2/10
It didn't work...
19 November 2010
Of all Disney's failures, none are quite so infamous as The Black Cauldron. Based off material that was in the talks for decades, it was a property that was whispered about around the Disney studios for quite a few years before its conception (Ollie Johnston was an especially great fan of The Chonicles of Prydain). When Disney finally put the rights to use, they pumped oodles of cash into what they hoped would be the harbinger of a new age of Disney animation, one of darker, more mature storytelling. Not a single Nine Old Men put an ounce of work into this (okay...so Milt Kahl did some preliminary character designs...) and it seemed to be the consumation of the arrival of the new guard of Disney animators.

What went wrong? Well the studio made the disastrous choice of handing off sections of the film to individual teams without giving them any interaction between each other, leading to some odd continuity and a total lack of a compelling throughline. Secondly, ambitions for a darker film were rather bipolar, leading to some odd inclusions like graphic gore and partial nudity and unfortunate omissions like a number of fascinating Tim Burton designs which were jettisoned for being too twisted. It doesn't help that the animation looks floaty and bland, some of the weakest in any Disney film up to then, and that heavy cuts under Michael Eisner removed said gore and nudity, only adding to the disconnected nature of this film. They made a few interesting choices, like reviving multi-planing (a very good idea) and using widescreen for the first time since Sleeping Beauty, but these don't make up for all the other blunders made by this film.

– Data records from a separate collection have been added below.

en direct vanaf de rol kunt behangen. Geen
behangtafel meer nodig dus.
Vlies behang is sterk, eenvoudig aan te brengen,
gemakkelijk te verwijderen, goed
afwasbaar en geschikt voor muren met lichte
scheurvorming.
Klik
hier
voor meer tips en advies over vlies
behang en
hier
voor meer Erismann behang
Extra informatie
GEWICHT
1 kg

The story is quite typical of Tolkien-inspired fantasy. An evil Sauron figure has returned to seek a magical item that will restore his power and send his armies across the land to conquer everything in existence. That item is a pig. I know, John Huston says he's seeking a cauldron, but he's actually trying to steal a magic pig from this film's Frodo Baggins, Taran, in order to find it. The one pig to rule them all. I'm not sure if that was in the book, and it's probably handled better in the book, but that's just a goofy sounding concept. Of course, our hero Taran, who's such a wimp that he's easily dispatched by the local goat (I know, that's what character development's for, right? right) loses the pig and has to go rescue him from the Horned King (who looks suspiciously like a demon from Night on Bald Mountain). Taran rescues the pig, but gets himself captured. With the help of a few fellow prisoners and a magic sword, he escapes, and it then becomes a quest to seek the Cauldron before the Horned King finds it.

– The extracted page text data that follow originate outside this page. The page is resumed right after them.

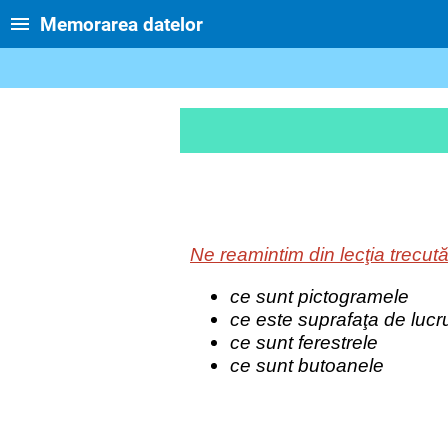
Memorarea datelor
Ne reamintim din lecţia trecut
ce sunt pictogramele
ce este suprafaţa de lucr
ce sunt ferestrele
ce sunt butoanele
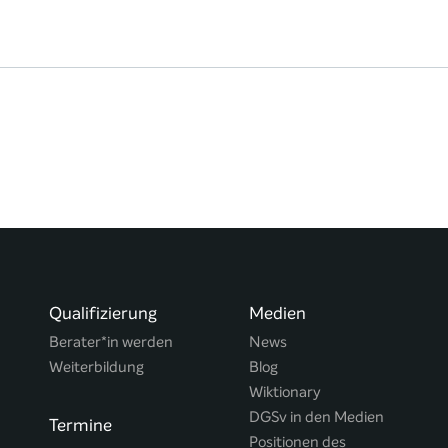
Qualifizierung
Medien
Berater*in werden
News
Weiterbildung
Blog
Wiktionary
DGSv in den Medien
Termine
Positionen des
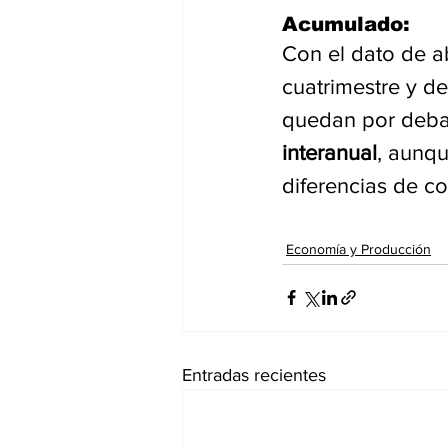
Acumulado:
Con el dato de ab
cuatrimestre y de
quedan por debaj
interanual
, aunq
diferencias de c
Economía y Producción
Entradas recientes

As animation, this is even more of a dark pit than The Fox and the Hound, which had a few real standout moments. There are no moments of excellence here, just floaty, weightless motion and an over-reliance on reaction shots that just looks awkward. Characters are thrown off-model in strange ways, and very little of the performances ring true. The backgrounds do have a nice atmosphere to them, but are also pretty smudgy. Design wise, very little stands out here, and I can't help but wish they'd incorporated things like Tim Burton's idea for flying hand monsters (not ripping off J.R. Tolkien enough?). The color design looks hollow and lacks any sort of warmth or emotion, as if drab colors were what was hip in the eighties (not that I blame them for thinking such). Lamentably, the best animation is Hendel Butoy and Andreas Deja's for Gurgie, a hapless character that they nevertheless lend some much needed life to. Otherwise, I can only point to The Secret of NIMH, made for less than half the money, and sigh at how the biggest animation studio in the world could have made a film that looked one-tenth as good. Not that Bluth hasn't made the mistake of failing to smell a bad concept, but even he must have gotten bad vibes from what Disney was about to do.

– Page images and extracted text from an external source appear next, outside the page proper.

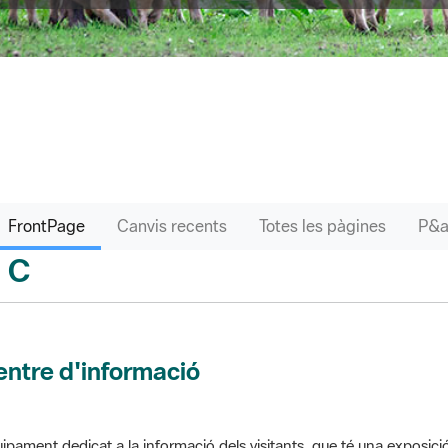
FrontPage
Canvis recents
Totes les pàgines
C
sari
ntre d'informació
ipament dedicat a la informació dels visitants, que té una exposici
 el parc. Pot comptar amb venda de productes o bé gestionar altres s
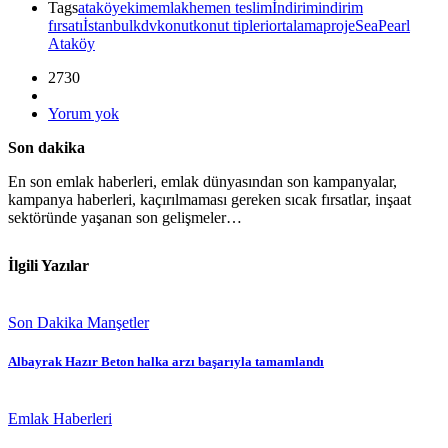
Tags
ataköy
ekim
emlak
hemen teslim
İndirim
indirim
fırsatı
İstanbul
kdv
konut
konut tipleri
ortalama
proje
SeaPearl
Ataköy
2730
Yorum yok
Son dakika
En son emlak haberleri, emlak dünyasından son kampanyalar,
kampanya haberleri, kaçırılmaması gereken sıcak fırsatlar, inşaat
sektöründe yaşanan son gelişmeler…
İlgili Yazılar
Son Dakika Manşetler
Albayrak Hazır Beton halka arzı başarıyla tamamlandı
Emlak Haberleri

One has to wonder how a studio with so much riding on this film could have gotten it so wrong. The failure very nearly drove Disney into folding its animation company, and so many potentially lucrative animators were driven into better careers elsewhere. It's a shame, but, thankfully, Disney did hold on to make a few more films. What's more, their very next project would be honest-to-god decent. It's a shame we didn't see a solid genre picture from this studio, though. We can only look at the disastrous final product and wonder what could have been.